The database system according to claim 2, wherein
During the series of iterative search processes, the node that became the target node is shifted to a special status that is an exclusion status. During the series of iterative search processes, the transition from the exclusion status to another status is performed. A database system characterized by not allowing it to be performed.

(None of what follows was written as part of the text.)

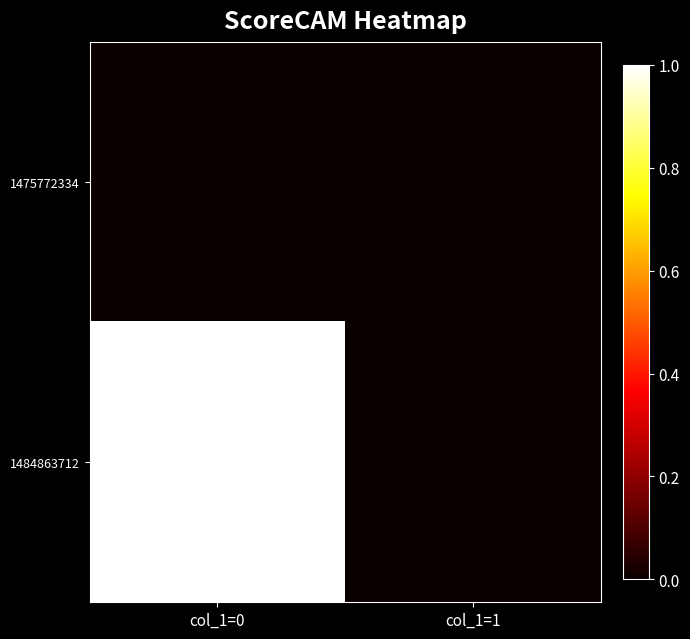

How many distinct data groups are displayed?

2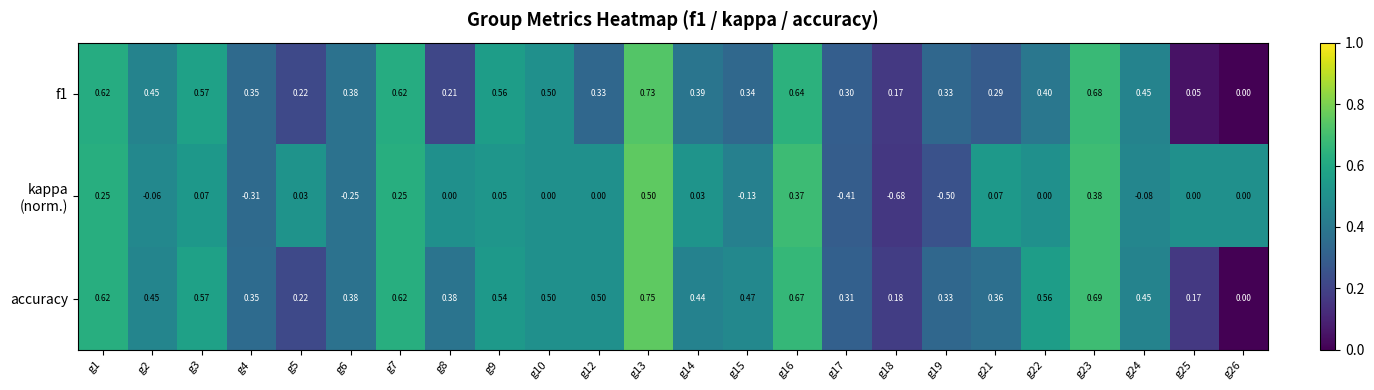

Which series has the largest total across all categories?

accuracy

The database system according to claim 2, wherein
During a series of iterative search processing, a fall experience node that has fallen to the lowest status S1 is presented as a candidate node, and when the fall experience node is adopted, the fall experience node falls to the lowest status S1 A database system characterized by further comprising a learning means for defining a new link between the node of interest at the time of the failure and the fall experience node and adding the new link to the link aggregate .

The database system according to claim 2, wherein
A database system characterized by independently determining the value of the status promotion stage u for each related node based on the degree of relationship between the node of interest and each related node.